Remix.run Logo
nl 2 days ago

If you haven't tried these things since Sonnet 4.5 came out then it's time to give them another try.

Sonnet 4.5 and especially Codex 5.1 have completely changed the way I build software.

> The fact that tools like Replit also include their own hosting environments is definitely neat, but not really what I was getting at as far as deployment. What I had in mind was managing arbitrary cloud platforms, setting up an optimal architecture for your anticipated scale and usage patterns — whether that's a single Hetzner instance with SQLite or horizontally scaled app servers behind an API gateway with Kafka, Valkey, and Spanner or ScyllaDB — and doing all the DevOps to handle that along with things like CI/CD.

I think this is all possible now. But I don't think it'd work first time because there are so many environmental issues (service auth etc) that can go wrong. Maybe it'd be ok if you have it a root AWS account...

buu700 2 days ago | parent [-]

Just in case it was unclear, I extensively use AI and agentic coding with current models on a daily basis. The only thing I haven't tried in a few months is specifically one-shotting a greenfield project.

I know computer-use agents exist, and theoretically have tooling and permission to do all the things a human sitting in front of a computer can. I just haven't heard of anyone successfully claiming to have had one do exactly what I described for a non-toy project in one shot with zero mistakes, or of any tool like Replit claiming to support such a capability.

I'd be very interested to know if my impression is out of date. As in, if I could send a single message to some AI service and say "Here's my credit card, banking info, and entity info/EIN; build me a production-ready Google Drive clone with religious branding and 10x higher pricing called God Drive with native Android/iOS/Linux/macOS/Windows apps, then deploy it to production on an optimal cloud architecture capable of scaling to a billion users at whatever domain name you like best and release the apps to all major app stores/repositories", then go to bed with high confidence that I'd be able to start creating God Drive docs/spreadsheets/presentations for work the following morning.

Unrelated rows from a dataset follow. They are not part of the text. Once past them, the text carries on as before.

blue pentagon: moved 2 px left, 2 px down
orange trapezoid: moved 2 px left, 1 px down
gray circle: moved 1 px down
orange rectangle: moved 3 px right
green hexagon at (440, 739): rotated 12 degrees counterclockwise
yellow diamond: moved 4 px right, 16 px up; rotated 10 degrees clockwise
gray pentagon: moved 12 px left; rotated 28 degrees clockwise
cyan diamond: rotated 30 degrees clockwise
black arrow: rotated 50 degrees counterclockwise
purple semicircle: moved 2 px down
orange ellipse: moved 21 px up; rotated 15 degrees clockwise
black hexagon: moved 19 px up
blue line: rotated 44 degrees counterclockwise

If that isn't the case, it isn't a criticism of the technology. The fact that we're even seriously discussing the scenario is incredible.

colechristensen 2 days ago | parent [-]

Well... they're not oracles and never will be. The things I'm creating are following recognizable development practices. It's not build-once and done, it's an elaborate design/build/test cycle that happens in many flavors because unless you've already done something and are copying it, that's how you create and language models aren't going to get away from that.

buu700 2 days ago | parent [-]

Whether or not it will one day get there is anyone's guess, but it sounds like we agree that it at least isn't currently there. I brought up that goalpost to illustrate why more efficient models will only improve the aggregate volume and/or quality of output for the foreseeable future, as opposed to creating a glut of supply that destroys the economics of data centers.